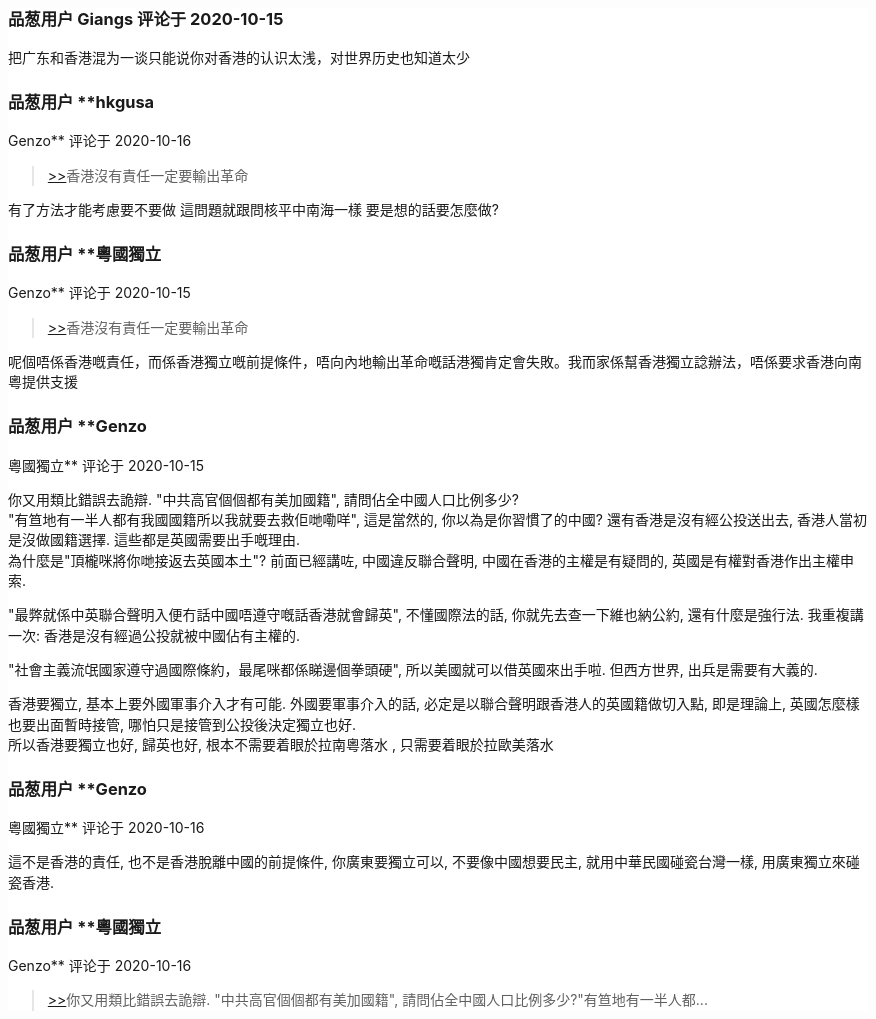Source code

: 
            
### 品葱用户 **Giangs** 评论于 2020-10-15
        
把广东和香港混为一谈只能说你对香港的认识太浅，对世界历史也知道太少
        


            
### 品葱用户 **hkgusa 
Genzo** 评论于 2020-10-16
        
> [\>>]( "/article/item_id-517274#")香港沒有責任一定要輸出革命

  
  
有了方法才能考慮要不要做 這問題就跟問核平中南海一樣 要是想的話要怎麼做?
        


            
### 品葱用户 **粵國獨立 
Genzo** 评论于 2020-10-15
        
> [\>>]( "/article/item_id-517274#")香港沒有責任一定要輸出革命

  
  
呢個唔係香港嘅責任，而係香港獨立嘅前提條件，唔向內地輸出革命嘅話港獨肯定會失敗。我而家係幫香港獨立諗辦法，唔係要求香港向南粵提供支援
        


            
### 品葱用户 **Genzo 
粵國獨立** 评论于 2020-10-15
        
你又用類比錯誤去詭辯. "中共高官個個都有美加國籍", 請問佔全中國人口比例多少?  
"有笪地有一半人都有我國國籍所以我就要去救佢哋嘞咩", 這是當然的, 你以為是你習慣了的中國? 還有香港是沒有經公投送出去, 香港人當初是沒做國籍選擇. 這些都是英國需要出手嘅理由.  
為什麼是"頂櫳咪將你哋接返去英國本土"? 前面已經講咗, 中國違反聯合聲明, 中國在香港的主權是有疑問的, 英國是有權對香港作出主權申索.  
  
"最弊就係中英聯合聲明入便冇話中國唔遵守嘅話香港就會歸英", 不懂國際法的話, 你就先去查一下維也納公約, 還有什麼是強行法. 我重複講一次: 香港是沒有經過公投就被中國佔有主權的.  
  
"社會主義流氓國家遵守過國際條約，最尾咪都係睇邊個拳頭硬", 所以美國就可以借英國來出手啦. 但西方世界, 出兵是需要有大義的.  
  
香港要獨立, 基本上要外國軍事介入才有可能. 外國要軍事介入的話, 必定是以聯合聲明跟香港人的英國籍做切入點, 即是理論上, 英國怎麼樣也要出面暫時接管, 哪怕只是接管到公投後決定獨立也好.  
所以香港要獨立也好, 歸英也好, 根本不需要着眼於拉南粵落水 , 只需要着眼於拉歐美落水
        


            
### 品葱用户 **Genzo 
粵國獨立** 评论于 2020-10-16
        
這不是香港的責任, 也不是香港脫離中國的前提條件, 你廣東要獨立可以, 不要像中國想要民主, 就用中華民國碰瓷台灣一樣, 用廣東獨立來碰瓷香港.
        


            
### 品葱用户 **粵國獨立 
Genzo** 评论于 2020-10-16
        
> [\>>]( "/article/item_id-517286#")你又用類比錯誤去詭辯. "中共高官個個都有美加國籍", 請問佔全中國人口比例多少?"有笪地有一半人都...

Activity: Copy all the rows again with "品葱用户" swapped for "论坛用户" and nothing else changed, leaving out the pictures.

Result of this task:
Source code

: 
            
### 论坛用户 **Giangs** 评论于 2020-10-15
        
把广东和香港混为一谈只能说你对香港的认识太浅，对世界历史也知道太少
        


            
### 论坛用户 **hkgusa 
Genzo** 评论于 2020-10-16
        
> [\>>]( "/article/item_id-517274#")香港沒有責任一定要輸出革命

  
  
有了方法才能考慮要不要做 這問題就跟問核平中南海一樣 要是想的話要怎麼做?
        


            
### 论坛用户 **粵國獨立 
Genzo** 评论于 2020-10-15
        
> [\>>]( "/article/item_id-517274#")香港沒有責任一定要輸出革命

  
  
呢個唔係香港嘅責任，而係香港獨立嘅前提條件，唔向內地輸出革命嘅話港獨肯定會失敗。我而家係幫香港獨立諗辦法，唔係要求香港向南粵提供支援
        


            
### 论坛用户 **Genzo 
粵國獨立** 评论于 2020-10-15
        
你又用類比錯誤去詭辯. "中共高官個個都有美加國籍", 請問佔全中國人口比例多少?  
"有笪地有一半人都有我國國籍所以我就要去救佢哋嘞咩", 這是當然的, 你以為是你習慣了的中國? 還有香港是沒有經公投送出去, 香港人當初是沒做國籍選擇. 這些都是英國需要出手嘅理由.  
為什麼是"頂櫳咪將你哋接返去英國本土"? 前面已經講咗, 中國違反聯合聲明, 中國在香港的主權是有疑問的, 英國是有權對香港作出主權申索.  
  
"最弊就係中英聯合聲明入便冇話中國唔遵守嘅話香港就會歸英", 不懂國際法的話, 你就先去查一下維也納公約, 還有什麼是強行法. 我重複講一次: 香港是沒有經過公投就被中國佔有主權的.  
  
"社會主義流氓國家遵守過國際條約，最尾咪都係睇邊個拳頭硬", 所以美國就可以借英國來出手啦. 但西方世界, 出兵是需要有大義的.  
  
香港要獨立, 基本上要外國軍事介入才有可能. 外國要軍事介入的話, 必定是以聯合聲明跟香港人的英國籍做切入點, 即是理論上, 英國怎麼樣也要出面暫時接管, 哪怕只是接管到公投後決定獨立也好.  
所以香港要獨立也好, 歸英也好, 根本不需要着眼於拉南粵落水 , 只需要着眼於拉歐美落水
        


            
### 论坛用户 **Genzo 
粵國獨立** 评论于 2020-10-16
        
這不是香港的責任, 也不是香港脫離中國的前提條件, 你廣東要獨立可以, 不要像中國想要民主, 就用中華民國碰瓷台灣一樣, 用廣東獨立來碰瓷香港.
        


            
### 论坛用户 **粵國獨立 
Genzo** 评论于 2020-10-16
        
> [\>>]( "/article/item_id-517286#")你又用類比錯誤去詭辯. "中共高官個個都有美加國籍", 請問佔全中國人口比例多少?"有笪地有一半人都...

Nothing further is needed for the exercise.